Había reconocido de inmediato a ese hombre de unos cuarenta años, delgado, rubio y elegante, cuya sonrisa poseía un indudable encanto: el barón Louis de Rothschild, cuyo palacio de la Prinz Eugenstrasse de Viena había visitado un día del año anterior [14] para ver al barón Palmer, uno de los heterónimos de Simón Aronov.

—Estaba cruzando el Adriático y no acababa de decidirme a venir a verlo cuando mi yate ha resuelto mis dudas averiándose. Lo he dejado en Ancona y aquí estoy. ¿Puede dedicarme un momento?

—Por supuesto. ¿Quiere venir a mi casa… o prefiere quedarse aquí, donde supongo que se aloja.

—Si no nos hubiéramos encontrado, habría ido al palacio Morosini, pero ¿está seguro de las personas de su entorno? Tengo que decirle cosas bastante graves.

—No —respondió Aldo pensando en la curiosidad permanentemente despierta, en la indiscreción incluso, de Anielka—. Quizá sería preferible quedarse aquí. No faltan lugares tranquilos.

—Desconfío un poco de esos lugares donde se está solo en una estancia vacía y que, por lo tanto, obligan a bajar la voz, lo que acaba por llamar la atención. En medio de una multitud es donde se está más aislado.

—Yo pensaba ir al Florian a tomar un café. Allí tendrá toda la multitud que quiera —dijo Aldo con su imperceptible sonrisa burlona.

—¿Por qué no?

Los dos hombres, a quienes los botones saludaron, se dirigieron al local, que era en sí mismo una verdadera institución. La tarde tocaba a su fin y la terraza estaba llena, pero el director, que conocía a su clientela, enseguida se fijó en esos clientes excepcionales y les envió a un camarero, que les encontró rápidamente una mesa a la sombra de las arcadas y pegada a los grandes ventanales de cristal grabado, garantizándoles así cierta tranquilidad. Aldo había saludado sin detenerse a varias personas, entre ellas la insistente marquesa Casati, pero, gracias a Dios, ésta, acompañada del pintor Van Dongen, su amante desde hacía tiempo, se pavoneaba en medio de una especie de cenáculo ruidoso en el que habría sido muy difícil encontrar sitio. Aldo fue obsequiado con una amplia sonrisa acompañada de un gesto de la mano, respondió con una cortés inclinación del busto y se felicitó por una circunstancia tan favorable.
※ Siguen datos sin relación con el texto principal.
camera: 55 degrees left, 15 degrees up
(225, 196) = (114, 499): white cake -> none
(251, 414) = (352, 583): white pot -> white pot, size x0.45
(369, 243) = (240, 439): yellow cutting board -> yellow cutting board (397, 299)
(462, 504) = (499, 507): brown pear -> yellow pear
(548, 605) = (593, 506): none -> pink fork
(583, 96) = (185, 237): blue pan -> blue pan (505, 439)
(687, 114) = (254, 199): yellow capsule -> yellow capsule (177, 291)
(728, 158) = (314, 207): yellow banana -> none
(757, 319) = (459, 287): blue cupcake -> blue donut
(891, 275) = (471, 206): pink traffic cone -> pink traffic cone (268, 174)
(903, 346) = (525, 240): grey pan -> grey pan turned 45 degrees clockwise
Tras degustar un primer capuccino, el barón, sin cambiar de tono, preguntó:

—¿Sabe por casualidad dónde se encuentra Simón…, quiero decir el barón Palmer?
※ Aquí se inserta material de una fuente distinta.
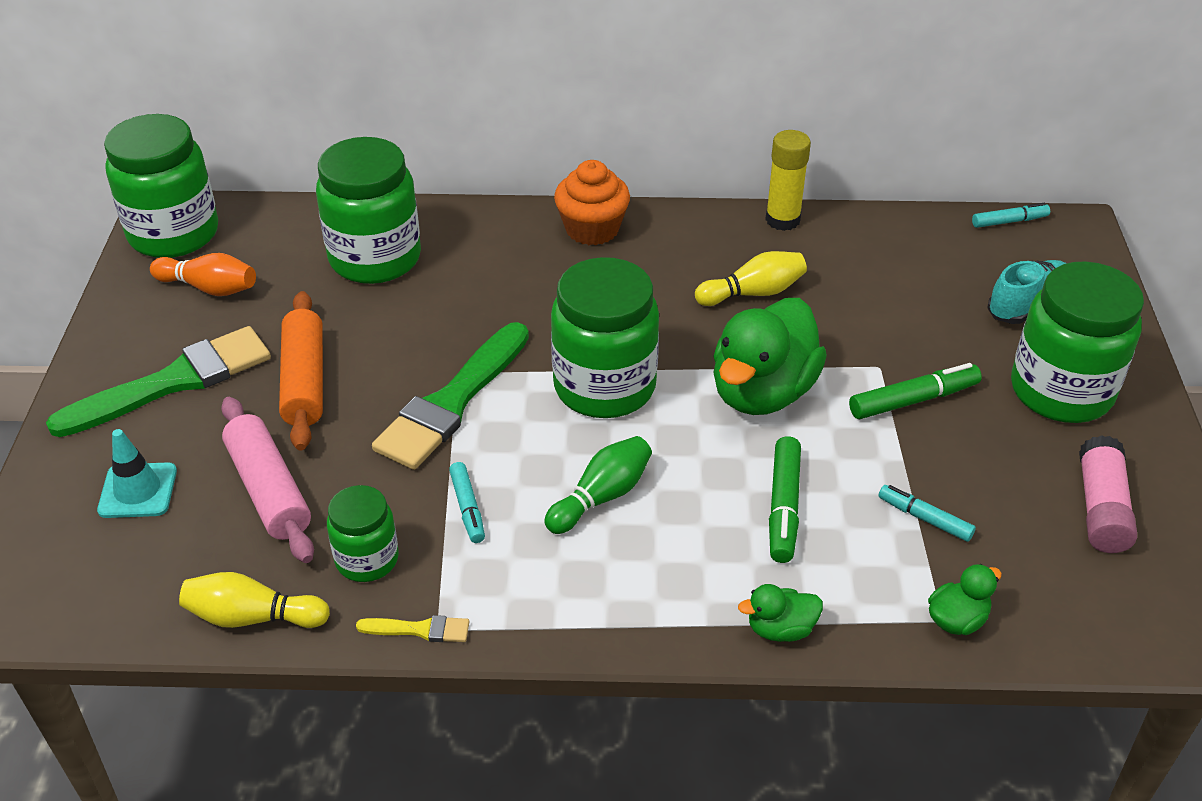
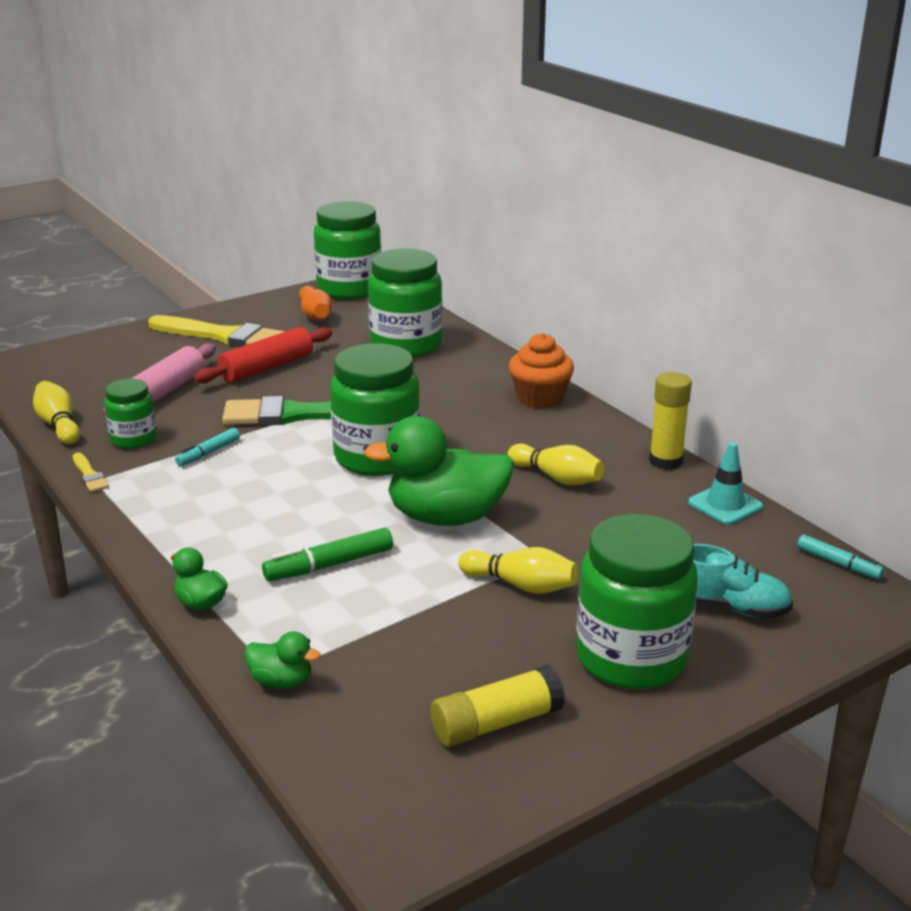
camera: 55 degrees right, 15 degrees down
(138, 491) = (128, 360): turquoise traffic cone -> turquoise traffic cone (725, 505)
(173, 382) = (224, 336): green brush -> yellow brush
(305, 381) = (267, 368): orange rolling pin -> red rolling pin
(601, 497) = (265, 493): green bowling pin -> none
(913, 400) = (521, 585): green marker -> yellow bowling pin
(925, 518) = (383, 632): turquoise marker -> none
(1101, 508) = (497, 723): pink glue stick -> yellow glue stick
—Iba a hacerle la misma pregunta. No sólo no tengo noticias de él, sino que la última carta que envié no ha sido transmitida.

—¿Adonde la dirigió?… Antes de que me conteste, debe saber que estoy al corriente de la historia del pectoral y de su valerosa búsqueda. Simón sabe lo importante que es para mí el regreso de nuestro pueblo a la madre patria.
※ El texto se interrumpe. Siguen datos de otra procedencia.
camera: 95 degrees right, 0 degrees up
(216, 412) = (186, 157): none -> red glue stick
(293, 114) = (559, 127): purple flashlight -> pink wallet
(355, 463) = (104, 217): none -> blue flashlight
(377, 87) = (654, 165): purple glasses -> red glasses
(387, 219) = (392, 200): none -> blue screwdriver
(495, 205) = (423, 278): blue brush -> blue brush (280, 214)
—Estoy convencido, y me parece que colabora económicamente en esta búsqueda.

—Yo y algunos más, la mayoría pertenecientes a nuestra vasta familia. Pero volvamos a mi pregunta: ¿a dónde envía el correo?

—A un banco de Zúrich, pero mi socio en este asunto, el arqueólogo francés Adalbert Vidal-Pellicorne, acaba de escribirme esta carta. Hay que interrumpir la correspondencia.

—Comprendo —dijo Rothschild después de leerla—. Es muy preocupante. Estoy… casi seguro de que se encuentra en peligro.